__PROVIDED PASSAGE__.
Earlier this month Mr Justice Eady presided over his final case as a High Court Judge. He is due to retire on 24 March 2013 after nearly 16 years on the High Court bench. For 10 years he was the judge in charge of the jury list – his retirement from that post in October 2010 provoked widespread (and largely misinformed) media comment.
Since his appointment Mr Justice Eady has given a large number of judgments in high-profile libel and privacy cases. In 2011 he featured at number 17 in the MediaGuardian’s 100 most powerful people in media, the paper suggesting that his rulings had “shaped UK libel and privacy law, and in the process made him the country’s most controversial high court judge”.
His ‘Greatest Hits’ in the Privacy Charts have included:
- McKennitt v Ash  EWHC 3003 where Eady J found in favour of the folk singer, Loreena McKennitt, who claimed that her former friend, Niema Ash, had breached her confidence and privacy in her book entitled (somewhat ironically) “Travels with Loreena McKennitt: my life as a Friend”. His judgment contains a detailed examination of various passages in the book and an assessment of whether or not they can be considered to give rise to a ‘reasonable expectation of privacy’ holding that the issue of whether the information is true or false is irrelevant to that inquiry. His decision was upheld on appeal with both Buxton LJ and Longmore LJ paying tribute to his ‘careful and correct’ judgment and his handling of the case.

__EXTRACTED MATERIAL__.
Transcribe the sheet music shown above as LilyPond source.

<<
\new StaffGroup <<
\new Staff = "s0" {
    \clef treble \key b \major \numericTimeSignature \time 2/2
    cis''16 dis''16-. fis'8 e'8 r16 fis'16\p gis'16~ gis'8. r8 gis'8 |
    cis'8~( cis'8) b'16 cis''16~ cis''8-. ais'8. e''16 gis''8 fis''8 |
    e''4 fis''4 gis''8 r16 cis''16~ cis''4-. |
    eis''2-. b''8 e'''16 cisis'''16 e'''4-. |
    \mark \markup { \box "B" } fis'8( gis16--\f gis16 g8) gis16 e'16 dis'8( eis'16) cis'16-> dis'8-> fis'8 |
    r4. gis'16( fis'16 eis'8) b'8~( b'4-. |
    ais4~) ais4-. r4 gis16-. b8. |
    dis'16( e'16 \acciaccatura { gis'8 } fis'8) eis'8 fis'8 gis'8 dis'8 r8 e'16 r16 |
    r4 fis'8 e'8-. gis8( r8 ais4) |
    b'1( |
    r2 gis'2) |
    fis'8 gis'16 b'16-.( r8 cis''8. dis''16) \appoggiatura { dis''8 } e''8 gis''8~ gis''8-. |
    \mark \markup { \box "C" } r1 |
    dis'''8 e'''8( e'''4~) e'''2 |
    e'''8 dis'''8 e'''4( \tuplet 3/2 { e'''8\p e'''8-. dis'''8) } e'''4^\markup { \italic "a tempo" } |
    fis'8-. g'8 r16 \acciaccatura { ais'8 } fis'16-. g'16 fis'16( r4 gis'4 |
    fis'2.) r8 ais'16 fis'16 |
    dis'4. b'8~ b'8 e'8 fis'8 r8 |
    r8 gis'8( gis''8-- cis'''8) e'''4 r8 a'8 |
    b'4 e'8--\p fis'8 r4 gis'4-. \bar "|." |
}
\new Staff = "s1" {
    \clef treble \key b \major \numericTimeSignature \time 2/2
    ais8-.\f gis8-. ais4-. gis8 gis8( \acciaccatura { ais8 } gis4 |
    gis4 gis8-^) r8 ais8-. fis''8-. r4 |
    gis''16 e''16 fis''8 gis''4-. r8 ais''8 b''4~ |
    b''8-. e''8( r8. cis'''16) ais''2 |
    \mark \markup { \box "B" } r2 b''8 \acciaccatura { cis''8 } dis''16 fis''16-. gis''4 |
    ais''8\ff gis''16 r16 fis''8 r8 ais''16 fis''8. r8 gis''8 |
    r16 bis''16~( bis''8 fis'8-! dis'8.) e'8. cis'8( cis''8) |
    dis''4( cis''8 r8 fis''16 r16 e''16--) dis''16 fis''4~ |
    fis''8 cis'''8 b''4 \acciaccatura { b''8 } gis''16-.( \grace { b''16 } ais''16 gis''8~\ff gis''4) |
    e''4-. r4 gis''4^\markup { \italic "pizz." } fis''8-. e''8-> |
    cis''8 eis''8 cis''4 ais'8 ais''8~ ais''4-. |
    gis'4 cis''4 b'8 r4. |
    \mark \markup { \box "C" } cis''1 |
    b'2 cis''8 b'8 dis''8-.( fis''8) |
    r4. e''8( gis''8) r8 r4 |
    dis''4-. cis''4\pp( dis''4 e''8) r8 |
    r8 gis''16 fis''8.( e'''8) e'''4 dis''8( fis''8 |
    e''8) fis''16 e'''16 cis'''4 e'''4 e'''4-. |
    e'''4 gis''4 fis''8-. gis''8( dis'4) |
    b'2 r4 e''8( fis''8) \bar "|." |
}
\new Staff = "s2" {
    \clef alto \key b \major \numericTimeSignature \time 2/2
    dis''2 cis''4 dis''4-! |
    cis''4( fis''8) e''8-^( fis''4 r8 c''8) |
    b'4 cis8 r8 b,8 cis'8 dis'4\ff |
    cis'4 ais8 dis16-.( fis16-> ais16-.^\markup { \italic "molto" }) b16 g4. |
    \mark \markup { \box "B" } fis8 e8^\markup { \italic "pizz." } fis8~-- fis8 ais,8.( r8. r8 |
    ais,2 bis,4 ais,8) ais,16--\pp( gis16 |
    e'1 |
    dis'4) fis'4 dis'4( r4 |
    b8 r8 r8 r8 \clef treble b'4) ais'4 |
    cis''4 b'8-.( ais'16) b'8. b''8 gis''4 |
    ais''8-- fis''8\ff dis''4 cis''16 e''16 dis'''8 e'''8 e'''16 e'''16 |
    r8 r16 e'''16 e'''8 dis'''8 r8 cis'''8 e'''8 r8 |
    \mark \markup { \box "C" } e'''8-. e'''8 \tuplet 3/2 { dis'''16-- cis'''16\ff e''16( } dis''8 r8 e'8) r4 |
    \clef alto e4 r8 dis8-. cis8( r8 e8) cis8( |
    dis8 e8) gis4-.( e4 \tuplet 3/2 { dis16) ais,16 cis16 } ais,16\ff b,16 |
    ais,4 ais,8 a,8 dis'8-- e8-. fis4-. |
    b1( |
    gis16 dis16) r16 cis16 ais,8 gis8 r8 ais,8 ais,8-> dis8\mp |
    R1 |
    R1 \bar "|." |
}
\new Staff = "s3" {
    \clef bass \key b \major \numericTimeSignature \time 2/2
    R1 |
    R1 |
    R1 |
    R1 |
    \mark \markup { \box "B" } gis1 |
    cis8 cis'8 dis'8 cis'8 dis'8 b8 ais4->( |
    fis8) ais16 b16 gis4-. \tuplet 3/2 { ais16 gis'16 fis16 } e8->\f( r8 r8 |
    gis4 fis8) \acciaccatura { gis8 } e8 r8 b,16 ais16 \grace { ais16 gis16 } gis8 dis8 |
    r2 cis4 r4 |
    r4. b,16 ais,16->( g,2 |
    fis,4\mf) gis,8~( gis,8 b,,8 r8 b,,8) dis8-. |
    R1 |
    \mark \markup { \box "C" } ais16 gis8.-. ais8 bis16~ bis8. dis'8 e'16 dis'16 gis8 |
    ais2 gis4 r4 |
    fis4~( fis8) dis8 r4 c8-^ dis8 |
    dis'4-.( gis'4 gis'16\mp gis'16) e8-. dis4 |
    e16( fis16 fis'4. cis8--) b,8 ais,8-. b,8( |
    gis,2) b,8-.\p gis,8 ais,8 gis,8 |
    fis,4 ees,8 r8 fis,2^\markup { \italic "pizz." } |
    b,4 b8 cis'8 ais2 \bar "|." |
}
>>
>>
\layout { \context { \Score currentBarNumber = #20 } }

__WORK INSTRUCTIONS__.
1 - In the passage about Mr Justice Eady, rewrite everything from "Earlier this month" down to "misinformed) media comment.", changing "widespread" to "extensive".
2 - Put this sentence from the passage about Mr Justice Eady into Spanish: "He is due to retire on 24 March 2013 after nearly 16 years on the High Court bench."
3 - Carry on the passage about Mr Justice Eady from its last sentence.

__ANSWERS GIVEN__.
1 -
Earlier this month Mr Justice Eady presided over his final case as a High Court Judge. He is due to retire on 24 March 2013 after nearly 16 years on the High Court bench. For 10 years he was the judge in charge of the jury list – his retirement from that post in October 2010 provoked extensive (and largely misinformed) media comment.

2 - Tiene previsto jubilarse el 24 de marzo de 2013, tras casi 16 años como magistrado del Tribunal Superior.

3 -
- Mosley v News Group Newspapers  EWHC 1777 (QB), in which Eady J awarded £60,000 damages to Max Mosley for breach of privacy by the News of the World for their ‘exclusive’ about his participation in a BDSM orgy. This decision led to a stinging (and, to anyone with any understanding of the law, completely unjustified) attack by Paul Dacre during his speech to the Society of Editors in 2008, where he claimed:
“The British press is having a privacy law imposed on it, which apart from allowing the corrupt and the crooked to sleep easily in their beds is, I would argue, undermining the ability of mass-circulation newspapers to sell newspapers in an ever more difficult market. This law is not coming from parliament. No, that would smack of democracy, but from the arrogant and amoral judgments, words I use very deliberately, of one man. I am referring, of course, to Justice David Eady who has, again and again, under the privacy clause of the Human Rights Act, found against newspapers and their age-old freedom to expose the moral shortcomings of those in high places.”
This, in turn, produced a letter to the Times in defence of the judge from four leading libel silks.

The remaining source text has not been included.